EDAPT CLINIC STAFF

Dr. Cameron Carter

Dr. Carter is a Professor of Psychiatry and has been involved in the care of early schizophrenia for the past 12 years. He directs the EDAPT Clinic and the Psychosis Research and Education Program in the Department of Psychiatry at UC Davis Medical Center as well as the UC Davis Imaging Research Center.

 

Dr. Robinder Bhangoo

Dr. Bhangoo has interests in both clinical and academic child psychiatry. Her research interests include disorders of emotion regulation in children, as well as working as part of the EDAPT team (Early Diagnosis and Preventative Treatment of Psychotic Illness). She has a special interest in working with children with developmental disorders, specifically pervasive developmental disorders. Dr. Bhangoo brings these interests to her role as director of the child psychiatry outpatient clinic in the department of psychiatry, where she supervises and instructs psychiatry residents and child fellows.

 

Dr. Kathy Boyum

Dr. Boyum is a licensed psychologist who completed her doctoral studies at the University of Southern California. She has past experience in Assertive Community Treatment programs, inpatient psychiatric treatment, and crisis stabilization. She has an interest in the psychological representation of medication in patients with psychiatric illness. In the EDAPT Clinic Kathy conducts diagnostic assessments as well as individual, group, and family therapy.

 
 

Jane DuBe, LCSW

Jane DuBe is a Licensed Clinical Social Worker and the EDAPT Clinic Coordinator.

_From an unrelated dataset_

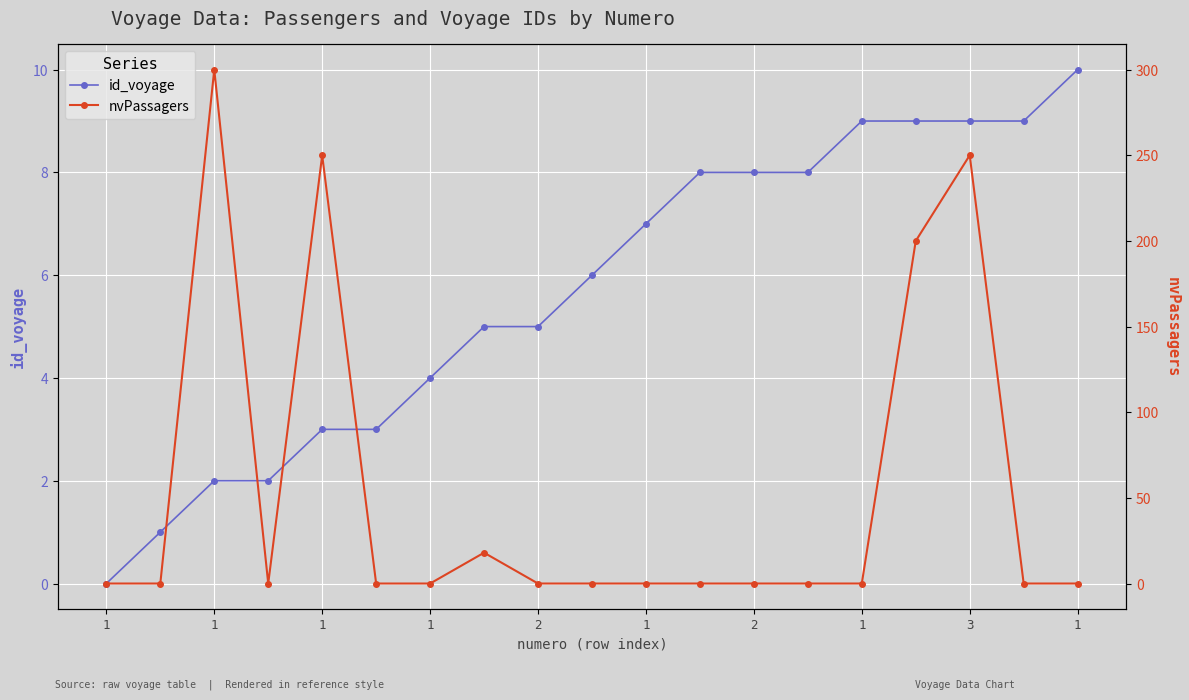

What is the difference between the maximum and minimum values in the id_voyage series?

10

She graduated from the Masters of Social Welfare program at the University of California, Berkeley, and has past experience in crisis services, dual diagnosis treatment, forensic mental health, and inpatient mental health services. In the EDAPT Clinic Jane conducts individual and group therapy, family therapy sessions and the monthly Family Support Group. Additionally, she participates in the research and diagnostic assessments.

 

Dr. Michael Minzenberg

Dr. Minzenberg is a board-certified adult psychiatrist who completed medical school at McGill University and psychiatry residency at UCSF. He completed an MS degree in Neuroscience prior to medical school, with a research thesis on the validation of intracranial microdialysis for measurement of synaptic serotonin overflow. Subsequent to medical school he completed post-doctoral research training at UCSF investigating language and other cognitive dysfunction in schizophrenia, and at Mount Sinai investigating neurochemical and cognitive dysfunction in schizophrenia-spectrum and borderline personality disorders. He is currently a post-doctoral scholar at UCDMC using cognitive neuroscience methodology to investigate neurochemical and cognitive dysfunction in schizophrenia.

 

Dr. J. Daniel Ragland

Dr. Ragland's work investigates the effect of schizophrenia on brain function during episodic memory encoding and retrieval. Of particular interest is the role that organizational abilities play in new learning and subsequent memory retrieval, how schizophrenia disrupts these organizational processes, and how these deficits might be remediated to improve patients' frontotemporal brain activity and daily function. His research has used a combination of neuropsychological and functional imaging techniques (133Xenon, PET 0-15, BOLD fMRI) to identify the cognitive functions and brain regions underlying these memory processes. Other research interests include developing translational fMRI memory paradigms for mouse and human, and investigating the neurological basis of food craving.

 

Dr. Marjorie Solomon

Dr. Solomon graduated from the doctoral program in the Department of Psychology at U.C. Berkeley. She is a licensed psychologist and an Assistant Clinical Professor in the Department of Psychiatry and the MIND Institute. Dr. Solomon's research interests include the remediation of deficits in social functioning in children and young adults with autism and schizophrenia spectrum disorders, and the relationship of thought disorder to behavioral, emotional, and neuropsychological symptoms observed in both these groups. Dr. Solomon also participates in assessments with the EDAPT clinic team.

 

Dr. Jong Yoon

Dr. Yoon is an Assistant Professor of Clinical Psychiatry who completed medical school at New York University School of Medicine and psychiatric residency at UCSF. In addition to providing clinic services in the EDAPT clinic, he is conducting research investigating the function (or dysfunction) of the prefrontal cortex in the healthy and diseased state using fMRI.